Once during his tenure as executive director of the American College of Foot and Ankle Surgeons, Chris Mahaffey, FASAE, CAE, was contacted by a member who wanted to inspect the association’s board minutes. Mahaffey complied, but the member came back disappointed.
“I don’t know if he used the word ‘cryptic’ or not, but he made reference to the fact that the minutes were not terribly elaborative,” Mahaffey says. “To which I said, ‘They’re not meant to be, nor should they be.’”
Boards often publish lengthy minutes out of habit or eagerness to demonstrate how much work they’re doing.
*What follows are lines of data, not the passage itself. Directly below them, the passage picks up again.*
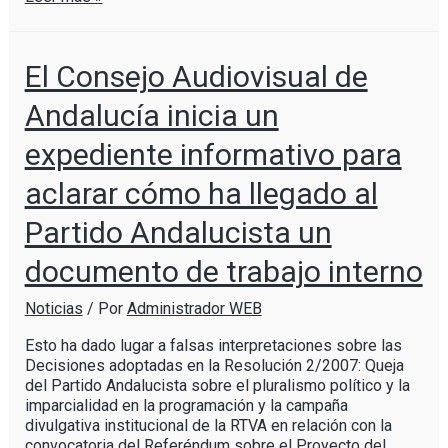
El Consejo Audiovisual de
Andalucía inicia un
expediente informativo para
aclarar cómo ha llegado al
Partido Andalucista un
documento de trabajo interno
Noticias
/ Por
Administrador WEB
Esto ha dado lugar a falsas interpretaciones sobre las
Decisiones adoptadas en la Resolución 2/2007: Queja
del Partido Andalucista sobre el pluralismo político y la
imparcialidad en la programación y la campaña
divulgativa institucional de la RTVA en relación con la
convocatoria del Referéndum sobre el Proyecto del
But revealing details about who said what is a bad move, experts agree, because board minutes can be subpoenaed in litigation involving the association or even individual board members.
“Whoever is taking minutes for an association needs to have a visor in front of their eyes, and on that visor there needs to be written,
‘Everything is discoverable,’” says Paula Cozzi Goedert, an attorney at Barnes & Thornburg LLP.
So what ought to be in the minutes? As a legal record of actions taken, not much: the time and date of the meeting, the motions raised, whether they were seconded, and whether they carried or failed. Mark Thorsby, vice president of consulting services at SmithBucklin, occasionally allows a notice of whether a motion carried unanimously but otherwise keeps a tight lid. “It would be hard for me to get to a point where I thought there was too little,” he says.
Terse minutes don’t just inoculate boards from legal scrutiny; they also bolster board unity, Mahaffey says. “If we agree with the theory that the board speaks with one voice and that it’s one entity, then individual opinions should not be in the minutes,” he says. (That approach also reduces grandstanding at meetings, Goedert says.) If you’re concerned your association won’t appear transparent to members, Thorsby recommends giving the chair an opportunity to write a column in a member publication—but even then, take care to “not be specific about ‘Bill Jones said this, and Fred Smith asked this.’”
Despite the legal risks, some associations record board meetings for the sake of accurate minutes, but the association would be required to turn over all such recordings in a lawsuit. (“Didn’t Watergate teach us anything?” Mahaffey asks.) If you do record meetings, Goedert says, destroy the recording once the minutes are approved.
“And by ‘destroy,’” she says, “I mean put it in a gunnysack, tie rocks around it, and throw it in Lake Michigan.”